*Instructions for the task*:
Copy out all of the material below, replacing every "dashed" with "broken" and leaving everything else the same.

>> START

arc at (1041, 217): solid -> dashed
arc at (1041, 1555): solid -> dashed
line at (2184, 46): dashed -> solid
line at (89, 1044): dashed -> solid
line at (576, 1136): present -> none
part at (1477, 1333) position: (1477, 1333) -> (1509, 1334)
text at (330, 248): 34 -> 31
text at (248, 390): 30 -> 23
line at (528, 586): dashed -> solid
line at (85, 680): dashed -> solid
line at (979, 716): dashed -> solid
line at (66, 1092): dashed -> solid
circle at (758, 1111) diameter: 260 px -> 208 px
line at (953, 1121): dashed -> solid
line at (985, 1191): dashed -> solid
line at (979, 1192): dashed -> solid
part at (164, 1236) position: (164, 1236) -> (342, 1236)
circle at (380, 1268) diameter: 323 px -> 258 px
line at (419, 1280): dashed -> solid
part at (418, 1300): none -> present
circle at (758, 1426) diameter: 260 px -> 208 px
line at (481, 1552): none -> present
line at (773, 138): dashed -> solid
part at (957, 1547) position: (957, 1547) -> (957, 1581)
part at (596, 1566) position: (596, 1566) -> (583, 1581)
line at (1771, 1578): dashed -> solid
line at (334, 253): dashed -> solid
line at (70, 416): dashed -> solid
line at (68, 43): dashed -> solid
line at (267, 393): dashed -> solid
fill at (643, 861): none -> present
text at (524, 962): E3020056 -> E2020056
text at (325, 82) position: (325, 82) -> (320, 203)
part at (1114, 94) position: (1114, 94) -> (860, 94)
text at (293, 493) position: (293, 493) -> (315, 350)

>> END

*Written solution*:
arc at (1041, 217): solid -> broken
arc at (1041, 1555): solid -> broken
line at (2184, 46): broken -> solid
line at (89, 1044): broken -> solid
line at (576, 1136): present -> none
part at (1477, 1333) position: (1477, 1333) -> (1509, 1334)
text at (330, 248): 34 -> 31
text at (248, 390): 30 -> 23
line at (528, 586): broken -> solid
line at (85, 680): broken -> solid
line at (979, 716): broken -> solid
line at (66, 1092): broken -> solid
circle at (758, 1111) diameter: 260 px -> 208 px
line at (953, 1121): broken -> solid
line at (985, 1191): broken -> solid
line at (979, 1192): broken -> solid
part at (164, 1236) position: (164, 1236) -> (342, 1236)
circle at (380, 1268) diameter: 323 px -> 258 px
line at (419, 1280): broken -> solid
part at (418, 1300): none -> present
circle at (758, 1426) diameter: 260 px -> 208 px
line at (481, 1552): none -> present
line at (773, 138): broken -> solid
part at (957, 1547) position: (957, 1547) -> (957, 1581)
part at (596, 1566) position: (596, 1566) -> (583, 1581)
line at (1771, 1578): broken -> solid
line at (334, 253): broken -> solid
line at (70, 416): broken -> solid
line at (68, 43): broken -> solid
line at (267, 393): broken -> solid
fill at (643, 861): none -> present
text at (524, 962): E3020056 -> E2020056
text at (325, 82) position: (325, 82) -> (320, 203)
part at (1114, 94) position: (1114, 94) -> (860, 94)
text at (293, 493) position: (293, 493) -> (315, 350)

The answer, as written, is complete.